Some of our opponents are saying that we view the “New Testament” as being inferior to the “Old Testament”. In this regard, we also need to check ourselves. Because the “New Testament” contains the earliest available writings about Y’shua, the promised Messiah of the “Old Testament”, it should not be seen as inferior to the “Old Testament”. It should rather be seen as a collection of writings that sheds invaluable light on the prophetic content of the “Old Testament” and as such, came into existence under the guidance of the Spirit of Yahweh. But let us be aware that this criticism may also be a technique whereby the real issue is being swept aside. The real danger is the exact opposite: by viewing “Old Testament” as being inferior to the “New Testament” – while we know that for the Messiah and his early followers the “Old Testament” (or the TaNaK) was the only Scriptures available. They didn’t call it the “Old Testament” but for them these “scriptures” were “breathed out by Elohim and were profitable for teaching, for reproof, for setting straight, for instruction in righteousness, so that the man of Elohim might be fitted, equipped for every good work (2 Tim 3:16-17).

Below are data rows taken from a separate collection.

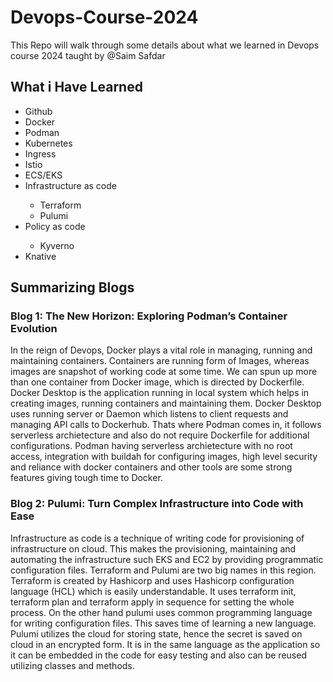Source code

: # Devops-Course-2024
This Repo will walk through some details about what we learned in Devops course 2024 taught by @Saim Safdar
## What i Have Learned
<ul>
  <li>Github</li>
  <li>Docker</li>
  <li>Podman</li>
  <li>Kubernetes</li>
  <li>Ingress</li>
  <li>Istio</li>
  <li>ECS/EKS</li>
  <li>Infrastructure as code</li>
  <ul>
    <li>Terraform</li>
    <li>Pulumi</li>
  </ul>
  <li>Policy as code</li>
  <ul>
    <li>Kyverno</li>
  </ul>
  <li>Knative</li>
</ul>

## Summarizing Blogs

### Blog 1: The New Horizon: Exploring Podman’s Container Evolution
In the reign of Devops, Docker plays a vital role in managing, running and maintaining containers. Containers are running form of Images, whereas images are snapshot of working code at some time. We can spun up more than one container from Docker image, which is directed by Dockerfile. Docker Desktop is the application running in local system which helps in creating images, running containers and maintaining them. Docker Desktop uses running server or Daemon which listens to client requests and managing API calls to Dockerhub. Thats where Podman comes in, it follows serverless archietecture and also do not require Dockerfile for additional configurations. Podman having serverless archietecture with no root access, integration with buildah for configuring images, high level security and reliance with docker containers and other tools are some strong features giving tough time to Docker.

### Blog 2: Pulumi: Turn Complex Infrastructure into Code with Ease
Infrastructure as code is a technique of writing code for provisioning of infrastructure on cloud. This makes the provisioning, maintaining and automating the infrastructure such EKS and EC2 by providing programmatic configuration files. Terraform and Pulumi are two big names in this region. Terraform is created by Hashicorp and uses Hashicorp configuration language (HCL) which is easily understandable. It uses terraform init, terraform plan and terraform apply in sequence for setting the whole process. On the other hand pulumi uses common programming language for writing configuration files. This saves time of learning a new language. Pulumi utilizes the cloud for storing state, hence the secret is saved on cloud in an encrypted form. It is in the same language as the application so it can be embedded in the code for easy testing and also can be reused utilizing classes and methods.
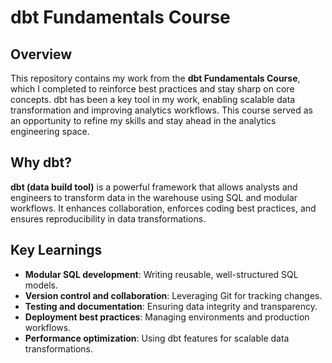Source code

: # dbt Fundamentals Course

## Overview
This repository contains my work from the **dbt Fundamentals Course**, which I completed to reinforce best practices and stay sharp on core concepts. dbt has been a key tool in my work, enabling scalable data transformation and improving analytics workflows. This course served as an opportunity to refine my skills and stay ahead in the analytics engineering space.

## Why dbt?
**dbt (data build tool)** is a powerful framework that allows analysts and engineers to transform data in the warehouse using SQL and modular workflows. It enhances collaboration, enforces coding best practices, and ensures reproducibility in data transformations.

## Key Learnings
- **Modular SQL development**: Writing reusable, well-structured SQL models.
- **Version control and collaboration**: Leveraging Git for tracking changes.
- **Testing and documentation**: Ensuring data integrity and transparency.
- **Deployment best practices**: Managing environments and production workflows.
- **Performance optimization**: Using dbt features for scalable data transformations.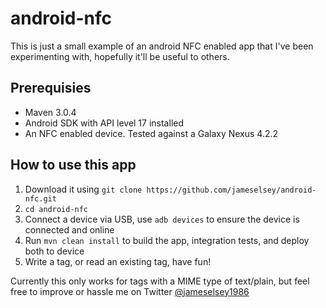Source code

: android-nfc
===========

This is just a small example of an android NFC enabled app that I've been experimenting with, hopefully it'll be useful to others.

## Prerequisies
* Maven 3.0.4
* Android SDK with API level 17 installed
* An NFC enabled device. Tested against a Galaxy Nexus 4.2.2


## How to use this app
1. Download it using `git clone https://github.com/jameselsey/android-nfc.git`
2. `cd android-nfc`
3. Connect a device via USB, use `adb devices` to ensure the device is connected and online
4. Run `mvn clean install` to build the app, integration tests, and deploy both to device
5. Write a tag, or read an existing tag, have fun!

Currently this only works for tags with a MIME type of text/plain, but feel free to improve or hassle me on Twitter [@jameselsey1986](https://twitter.com/jameselsey1986)
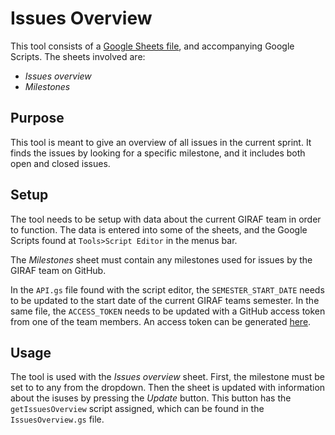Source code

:# Issues Overview

This tool consists of a [Google Sheets file](https://docs.google.com/spreadsheets/d/1-sXJVpQ2t_tSH6aG8B6KGxP1lkA2jufn4xXiq2vq_og/edit?usp=sharing), and accompanying Google Scripts. The sheets involved are:

- _Issues overview_
- _Milestones_

## Purpose

This tool is meant to give an overview of all issues in the current sprint.
It finds the issues by looking for a specific milestone, and it includes both open and closed issues.

## Setup

The tool needs to be setup with data about the current GIRAF team in order to function.
The data is entered into some of the sheets, and the Google Scripts found at `Tools>Script Editor` in the menus bar.

The _Milestones_ sheet must contain any milestones used for issues by the GIRAF team on GitHub.

In the `API.gs` file found with the script editor, the `SEMESTER_START_DATE` needs to be updated to the start date of the current GIRAF teams semester.
In the same file, the `ACCESS_TOKEN` needs to be updated with a GitHub access token from one of the team members.
An access token can be generated [here](https://github.com/settings/tokens).

## Usage

The tool is used with the _Issues overview_ sheet. 
First, the milestone must be set to to any from the dropdown.
Then the sheet is updated with information about the isuses by pressing the _Update_ button. 
This button has the `getIssuesOverview` script assigned, which can be found in the `IssuesOverview.gs` file.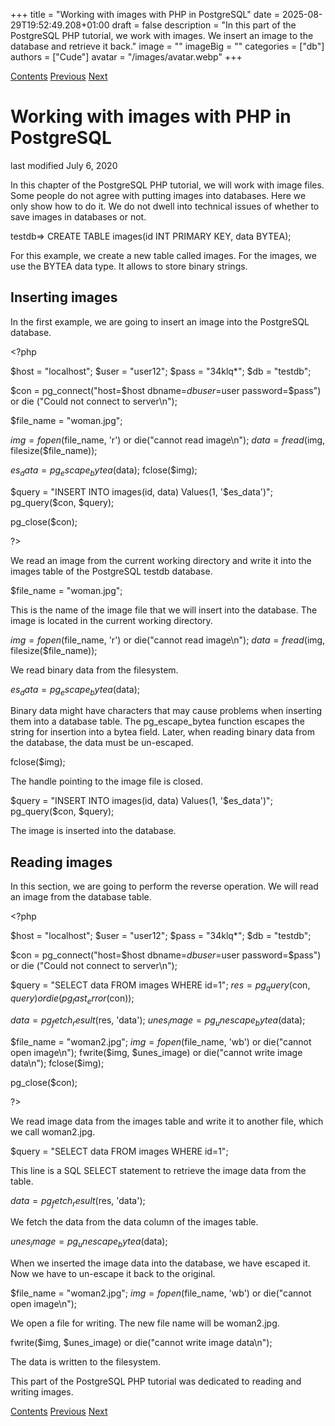 +++
title = "Working with images with PHP in PostgreSQL"
date = 2025-08-29T19:52:49.208+01:00
draft = false
description = "In this part of the PostgreSQL PHP tutorial, we work with images. We insert an image to the database and retrieve it back."
image = ""
imageBig = ""
categories = ["db"]
authors = ["Cude"]
avatar = "/images/avatar.webp"
+++

[Contents](..)
[Previous](../read/)
[Next](../meta/)

# Working with images with PHP in PostgreSQL

last modified July 6, 2020 

In this chapter of the PostgreSQL PHP tutorial, we will work with image files.
Some people do not agree with putting images into databases. Here we 
only show how to do it. We do not dwell into technical issues of whether to 
save images in databases or not. 

testdb=&gt; CREATE TABLE images(id INT PRIMARY KEY, data BYTEA);

For this example, we create a new table called images. For the images, we use
the BYTEA data type. It allows to store binary strings.

## Inserting images

In the first example, we are going to insert an image into the 
PostgreSQL database. 

&lt;?php 

$host = "localhost"; 
$user = "user12"; 
$pass = "34klq*"; 
$db = "testdb"; 

$con = pg_connect("host=$host dbname=$db user=$user password=$pass")
    or die ("Could not connect to server\n");

$file_name = "woman.jpg";

$img = fopen($file_name, 'r') or die("cannot read image\n");
$data = fread($img, filesize($file_name));

$es_data = pg_escape_bytea($data);
fclose($img);

$query = "INSERT INTO images(id, data) Values(1, '$es_data')";
pg_query($con, $query); 

pg_close($con); 

?&gt;

We read an image from the current working directory 
and write it into the images table of the PostgreSQL 
testdb database. 

$file_name = "woman.jpg";

This is the name of the image file that we will insert
into the database. The image is located in the current working
directory.

$img = fopen($file_name, 'r') or die("cannot read image\n");
$data = fread($img, filesize($file_name));

We read binary data from the filesystem. 

$es_data = pg_escape_bytea($data);

Binary data might have characters that may cause problems when inserting
them into a database table. The pg_escape_bytea function
escapes the string for insertion into a bytea field. Later, 
when reading binary data from the database, the data must be un-escaped. 

fclose($img);

The handle pointing to the image file is closed.

$query = "INSERT INTO images(id, data) Values(1, '$es_data')";
pg_query($con, $query); 

The image is inserted into the database. 

## Reading images

In this section, we are going to perform the reverse operation.
We will read an image from the database table. 

&lt;?php 

$host = "localhost"; 
$user = "user12"; 
$pass = "34klq*"; 
$db = "testdb"; 

$con = pg_connect("host=$host dbname=$db user=$user password=$pass")
    or die ("Could not connect to server\n");

$query = "SELECT data FROM images WHERE id=1";
$res = pg_query($con, $query) or die (pg_last_error($con)); 

$data = pg_fetch_result($res, 'data');
$unes_image = pg_unescape_bytea($data);

$file_name = "woman2.jpg";
$img = fopen($file_name, 'wb') or die("cannot open image\n");
fwrite($img, $unes_image) or die("cannot write image data\n");
fclose($img);

pg_close($con); 

?&gt;

We read image data from the images table and write it
to another file, which we call woman2.jpg. 

$query = "SELECT data FROM images WHERE id=1";

This line is a SQL SELECT statement to retrieve the image data 
from the table.

$data = pg_fetch_result($res, 'data');

We fetch the data from the data column of the images table.

$unes_image = pg_unescape_bytea($data);

When we inserted the image data into the database, we have escaped
it. Now we have to un-escape it back to the original. 

$file_name = "woman2.jpg";
$img = fopen($file_name, 'wb') or die("cannot open image\n");

We open a file for writing. The new file name will be woman2.jpg.

fwrite($img, $unes_image) or die("cannot write image data\n");

The data is written to the filesystem.

This part of the PostgreSQL PHP tutorial was dedicated to reading and writing 
images. 

[Contents](..)
[Previous](../read/)
[Next](../meta/)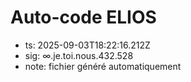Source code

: # Auto-code ELIOS
- ts: 2025-09-03T18:22:16.212Z
- sig: ∞.je.toi.nous.432.528
- note: fichier généré automatiquement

Seeing Y’shua just as a prominent historical person. While Scriptures leave no doubt that Y’shua of Natsaret was a historical person, in other words a human being who lived and walked on this earth some 2000 years ago, it also declares that this man, Y’shua, was unlike any other human being who had lived before him. He was given many special titles, like Son of Elohim, Son of Man, Lamb of Elohim, Word of Yah and Immanuel; his birth came about supernaturally; He did not yield before the temptation to sin; He performed many miracles and taught like no one before; He died and arose from the dead after three days; He ascended to heaven where He was exalted to a position at the right hand of Yahweh. The claim, however, that Y’shua is Yahweh, is not true and does not reflect what both Pre-messianic and Messianic Scriptures teach about Him. It also does not reflect what the Messiah said about (and thought of) Himself.
Saying that Shaul undermined the teachings of Y’shua. While some (groups or individuals) in the Hebrew Roots Movement may be claiming that Shaul undermined the teachings of Y’shua, a proper understanding of Scriptures will clearly reveal that this is not the case. Shaul called on other believers to become his followers – just as he was a follower of Messiah and everything that the Messiah had taught (1 Cor 11:1). He would never undermine or deviate from the teachings of Messiah. The flip side of the coin is that many in the christian tradition are of the opinion that Shaul’s writings and sayings contained some kind of new revelation. They say Shaul’s teachings were different because he had the perspective of “hindsight” with regards to a so-called “change”, especially as far as the Torah is concerned, that came about after the death and resurrection of the Messiah. This prove to be a false claim and a subtle twist enforced upon the clear message or Scriptures – something that that the apostle Kepha (Peter) warned against clearly (2 Kepha 3:15- 17) and also something, up till this day, that has caused thousands of believers to stumble on a side track.